## VORLIEGENDER TEXT
------

William Clifford Brown (* 30. September 1920 in Michigan; † 30. August 1980 in Venice Beach), besser bekannt unter seinem Künstlernamen Big Brown, war ein amerikanischer (Straßen-)Poet, Performer und Musiker. Brown wirkte insbesondere in der New Yorker Beat-Szene der 1950er und 1960er Jahre. Browns unverwechselbares Sprachgefühl und markanter Stil hatte Einfluss auf viele andere Künstler, unter anderem Bob Dylan, der Brown als den besten Poeten bezeichnete, den er je gehört hatte.[1] Weiterhin hatte Brown Einfluss auf das Entstehen des Hip Hops und des Raps. Nachdem Brown nach Los Angeles gezogen war, veröffentlichte er 1973 das Album The First Man of Poetry, Big Brown: Between Heaven and Hell. 1980 wurde Brown in Venice Beach, Los Angeles, ermordet.

Leben[Bearbeiten | Quelltext bearbeiten]

Brown wurde in Michigan geboren.[2] Berichten zufolge wuchs Brown in einem Waisenhaus in Georgia auf.[3]

In den 1940ern machte der hochgewachsene und kräftige Brown Karriere als Boxer. Eine Todesanzeige bezeichnete Brown später als „professionellen Schwergewichtler“.[3]

Ab den späten 1950er Jahren bis in die 1960er Jahre trat Brown, bekannt für seine Stimme und seine Eloquenz, regelmäßig in Greenwich Village auf, wo er eigene und fremde Gedichte vortrug. Hier stellte er enge Bindungen zu anderen Beat-Künstlern, unter anderem Allen Ginsberg, Jack Kerouac und Larry Rivers, her.

------

## AUFGABE 1
Wie heißt das Album, das Big Brown laut dem Text über Big Brown 1973 veröffentlichte?
## AUFGABE 2
Bitte kopiere aus dem Text über Big Brown den Abschnitt von „Ab den späten“ bis „Larry Rivers, her.“ wortgetreu.

[Einträge aus einer Datensammlung]
------

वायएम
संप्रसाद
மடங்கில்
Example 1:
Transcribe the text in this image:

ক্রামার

------

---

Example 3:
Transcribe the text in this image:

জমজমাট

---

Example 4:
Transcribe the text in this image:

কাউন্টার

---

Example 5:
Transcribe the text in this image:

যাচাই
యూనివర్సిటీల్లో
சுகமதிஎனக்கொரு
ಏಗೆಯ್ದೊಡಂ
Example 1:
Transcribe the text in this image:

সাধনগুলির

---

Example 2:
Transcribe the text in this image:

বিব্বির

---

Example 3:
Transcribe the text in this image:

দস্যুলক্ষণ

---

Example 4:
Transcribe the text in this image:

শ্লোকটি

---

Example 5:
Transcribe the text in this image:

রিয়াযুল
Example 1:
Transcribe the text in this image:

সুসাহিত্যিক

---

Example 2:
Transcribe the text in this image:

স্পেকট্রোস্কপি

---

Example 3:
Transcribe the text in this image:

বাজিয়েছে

------

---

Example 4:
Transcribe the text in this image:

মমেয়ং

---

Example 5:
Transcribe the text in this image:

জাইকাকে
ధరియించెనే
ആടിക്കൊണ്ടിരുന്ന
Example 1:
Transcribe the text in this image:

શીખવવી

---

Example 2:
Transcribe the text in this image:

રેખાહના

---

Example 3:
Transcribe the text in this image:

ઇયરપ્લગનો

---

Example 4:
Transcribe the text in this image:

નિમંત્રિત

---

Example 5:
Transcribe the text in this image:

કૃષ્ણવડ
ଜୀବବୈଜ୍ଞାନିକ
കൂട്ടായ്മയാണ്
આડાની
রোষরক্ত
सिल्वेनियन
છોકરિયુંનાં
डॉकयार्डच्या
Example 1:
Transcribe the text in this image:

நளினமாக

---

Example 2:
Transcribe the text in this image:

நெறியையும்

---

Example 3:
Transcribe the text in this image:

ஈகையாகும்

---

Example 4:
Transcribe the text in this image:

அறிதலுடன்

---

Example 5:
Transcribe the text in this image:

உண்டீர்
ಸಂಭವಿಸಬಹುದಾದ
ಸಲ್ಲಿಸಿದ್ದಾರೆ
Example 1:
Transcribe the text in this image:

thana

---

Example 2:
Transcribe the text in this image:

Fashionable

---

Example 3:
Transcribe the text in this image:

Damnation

------

## VOLLSTÄNDIGE ANTWORT 1
The First Man of Poetry, Big Brown: Between Heaven and Hell

## VOLLSTÄNDIGE ANTWORT 2
Ab den späten 1950er Jahren bis in die 1960er Jahre trat Brown, bekannt für seine Stimme und seine Eloquenz, regelmäßig in Greenwich Village auf, wo er eigene und fremde Gedichte vortrug. Hier stellte er enge Bindungen zu anderen Beat-Künstlern, unter anderem Allen Ginsberg, Jack Kerouac und Larry Rivers, her.